If I had a patch to cleanly revert 6c085a728cf000ac1865d66f8c9b52935558b328 from 3.7.0, I could see if that fixes the problem. I tried to revert it against 3.7.0-rc8, but there were errors.
downstream at launchpad: https://bugs.launchpad.net/ubuntu/+source/linux/+bug/1093651?comments=all
Smells like yet another variation of the 3.7 gpu hang regression.
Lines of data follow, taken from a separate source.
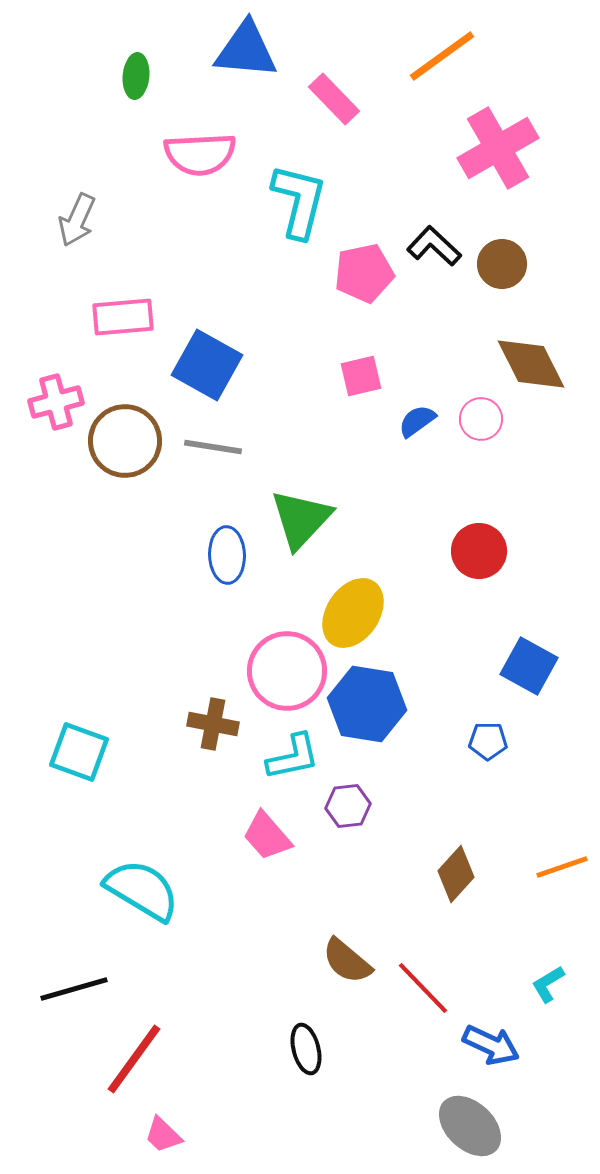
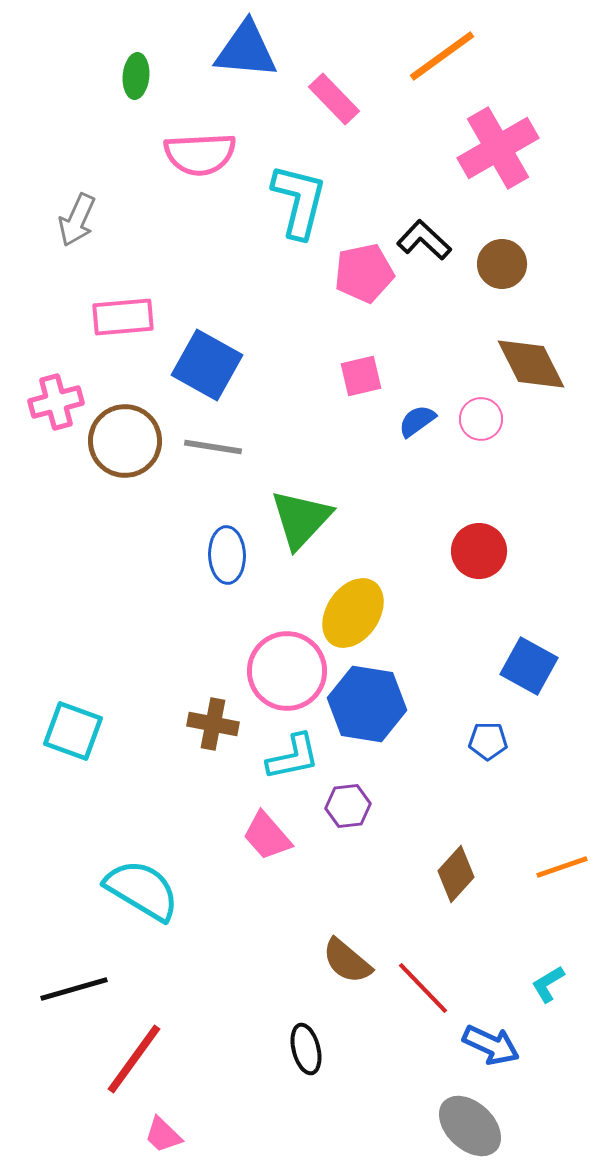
black L-shape at (434, 246): moved 10 px left, 6 px up
cyan square at (79, 752): moved 6 px left, 21 px up
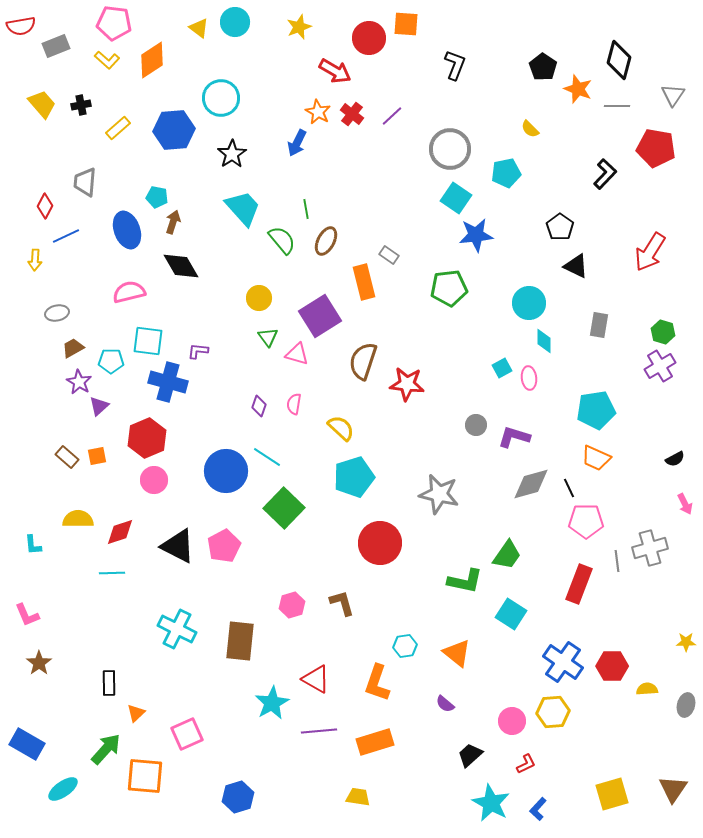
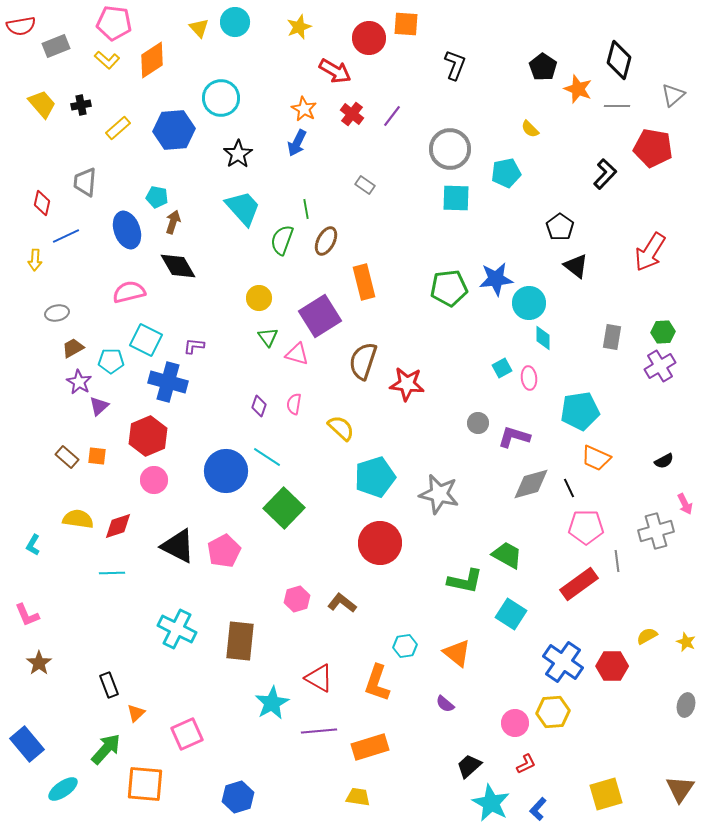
yellow triangle at (199, 28): rotated 10 degrees clockwise
gray triangle at (673, 95): rotated 15 degrees clockwise
orange star at (318, 112): moved 14 px left, 3 px up
purple line at (392, 116): rotated 10 degrees counterclockwise
red pentagon at (656, 148): moved 3 px left
black star at (232, 154): moved 6 px right
cyan square at (456, 198): rotated 32 degrees counterclockwise
red diamond at (45, 206): moved 3 px left, 3 px up; rotated 15 degrees counterclockwise
blue star at (476, 235): moved 20 px right, 44 px down
green semicircle at (282, 240): rotated 120 degrees counterclockwise
gray rectangle at (389, 255): moved 24 px left, 70 px up
black diamond at (181, 266): moved 3 px left
black triangle at (576, 266): rotated 12 degrees clockwise
gray rectangle at (599, 325): moved 13 px right, 12 px down
green hexagon at (663, 332): rotated 20 degrees counterclockwise
cyan square at (148, 341): moved 2 px left, 1 px up; rotated 20 degrees clockwise
cyan diamond at (544, 341): moved 1 px left, 3 px up
purple L-shape at (198, 351): moved 4 px left, 5 px up
cyan pentagon at (596, 410): moved 16 px left, 1 px down
gray circle at (476, 425): moved 2 px right, 2 px up
red hexagon at (147, 438): moved 1 px right, 2 px up
orange square at (97, 456): rotated 18 degrees clockwise
black semicircle at (675, 459): moved 11 px left, 2 px down
cyan pentagon at (354, 477): moved 21 px right
yellow semicircle at (78, 519): rotated 8 degrees clockwise
pink pentagon at (586, 521): moved 6 px down
red diamond at (120, 532): moved 2 px left, 6 px up
cyan L-shape at (33, 545): rotated 35 degrees clockwise
pink pentagon at (224, 546): moved 5 px down
gray cross at (650, 548): moved 6 px right, 17 px up
green trapezoid at (507, 555): rotated 96 degrees counterclockwise
red rectangle at (579, 584): rotated 33 degrees clockwise
brown L-shape at (342, 603): rotated 36 degrees counterclockwise
pink hexagon at (292, 605): moved 5 px right, 6 px up
yellow star at (686, 642): rotated 24 degrees clockwise
red triangle at (316, 679): moved 3 px right, 1 px up
black rectangle at (109, 683): moved 2 px down; rotated 20 degrees counterclockwise
yellow semicircle at (647, 689): moved 53 px up; rotated 25 degrees counterclockwise
pink circle at (512, 721): moved 3 px right, 2 px down
orange rectangle at (375, 742): moved 5 px left, 5 px down
blue rectangle at (27, 744): rotated 20 degrees clockwise
black trapezoid at (470, 755): moved 1 px left, 11 px down
orange square at (145, 776): moved 8 px down
brown triangle at (673, 789): moved 7 px right
yellow square at (612, 794): moved 6 px left
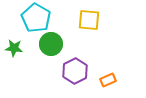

Please attach a dmesg with drm.debug=0xe (I've lost track of your hw) and test the following two kernel patches (alone or in combination, we're still trying to figure out what's going on): https://bugs.freedesktop.org/attachment.cgi?id=72022 https://bugs.freedesktop.org/attachment.cgi?id=71805
Presumably fixed with commit 262b6d363fcff16359c93bd58c297f961f6e6273 Author: Chris Wilson <chris@chris-wilson.co.uk> Date: Tue Jan 15 16:17:54 2013 +0000 drm/i915: Invalidate the relocation presumed_offsets along the slow path and paper over by commit 93927ca52a55c23e0a6a305e7e9082e8411ac9fa Author: Daniel Vetter <daniel.vetter@ffwll.ch> Date: Thu Jan 10 18:03:00 2013 +0100 drm/i915: Revert shrinker changes from "Track unbound pages" and commit 901593f2bf221659a605bdc1dcb11376ea934163 Author: Chris Wilson <chris@chris-wilson.co.uk> Date: Wed Dec 19 16:51:06 2012 +0000 drm: Only evict the blocks required to create the requested hole Thanks a lot for reporting this regression and please reopen if you're still experiencing issues. Note that the first commit is only available in drm-intel-fixes for now.